
Figures (15)

  • Figure 1: Structural representations of the host-carrier system:(A) Schematic representation of the interaction scheme between interparticle pairs: the host-host interaction length is denoted as $\sigma_\mathrm{H} = \sigma_\mathrm{HH}$, the host-carrier interaction length as $\sigma_\mathrm{CH}$, the non-additive interaction length $\sigma_\mathrm{CC}$ between carrier-carrier is represented by the red dotted line, and the effective-carrier interaction length is chosen to be $\sigma_\mathrm{C}$ (see Methods for more details). (B) Low-temperature configuration obtained using a Wigner-type interaction, illustrating the ordered host lattice (blue) with carrier particles (red) occupying energetically favorable interstitial sites. (C--F) Representative snapshot configurations illustrating crystalline, sublattice-melt, and fully molten states across increasing temperature (top to bottom). For clarity, each snapshot includes an inset highlighting a magnified region of the configuration, emphasizing local structural arrangements and carrier environments.
  • Figure 2: Selective sublattice melting and structural evolution: (A) Schematic representation of the diffusivity $D_{\alpha}$ as a function of inverse temperature $1/T$, illustrating three distinct regimes: (I) crystalline, (II) sublattice melting, and (III) full melting. The characteristic temperatures $T_m (\sim 0.35)$, $T_f (\sim 0.50)$, and $T_l (\sim 3.50)$ are indicated, corresponding respectively to the onset of sublattice melting, the freezing of carrier motion, and the liquid-like regime. (B) Representative snapshots illustrating structural evolution across these regimes. (C) Radial distribution functions $g_{\alpha\alpha}(r)$ ($\alpha \in \{{\rm C, H}\}$, where $C$: Carrier and $H$: Host) corresponding to each regime. Region II shows disordered carrier sublattice coexisting with ordered host lattice, evidencing selective carrier melting.

============

ACTIVITIES:
• a. According to the figure captions, why does Region II in Figure 2 show selective carrier melting? Answer in one to three sentences.
• b. Answer these questions using the figure captions:
(i) In Figure 1(B), what color is the ordered host lattice?
(ii) What type of interaction was used to obtain the low-temperature configuration in Figure 1(B)?
(iii) What approximate value is given for the characteristic temperature $T_l$ in Figure 2(A)?

============

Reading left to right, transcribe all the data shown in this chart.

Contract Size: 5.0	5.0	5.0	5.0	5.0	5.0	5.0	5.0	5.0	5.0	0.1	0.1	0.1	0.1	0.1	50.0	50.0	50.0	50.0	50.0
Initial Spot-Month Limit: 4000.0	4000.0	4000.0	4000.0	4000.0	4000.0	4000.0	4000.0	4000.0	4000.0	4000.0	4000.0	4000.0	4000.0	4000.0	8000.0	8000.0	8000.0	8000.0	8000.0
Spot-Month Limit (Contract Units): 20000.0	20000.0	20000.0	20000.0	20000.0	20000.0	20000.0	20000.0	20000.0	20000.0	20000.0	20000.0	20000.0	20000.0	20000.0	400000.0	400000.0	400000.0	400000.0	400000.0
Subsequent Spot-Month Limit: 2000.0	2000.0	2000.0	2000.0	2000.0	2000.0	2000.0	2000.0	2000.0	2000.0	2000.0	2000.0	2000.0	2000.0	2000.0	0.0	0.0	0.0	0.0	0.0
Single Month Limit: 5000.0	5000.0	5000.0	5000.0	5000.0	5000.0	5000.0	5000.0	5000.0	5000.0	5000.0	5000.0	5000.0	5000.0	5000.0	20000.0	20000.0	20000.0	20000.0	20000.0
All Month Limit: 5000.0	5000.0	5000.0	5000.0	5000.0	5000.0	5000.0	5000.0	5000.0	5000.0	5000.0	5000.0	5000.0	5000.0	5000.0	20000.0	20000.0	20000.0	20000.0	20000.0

============

ANSWERS TO THIS EXERCISE:
• a. In Region II, the radial distribution functions show a disordered carrier sublattice alongside a host lattice that stays ordered. Only the carriers have lost their order, so the melting is selective to the carriers.

• b.
(i) Blue.
(ii) A Wigner-type interaction.
(iii) About 3.50.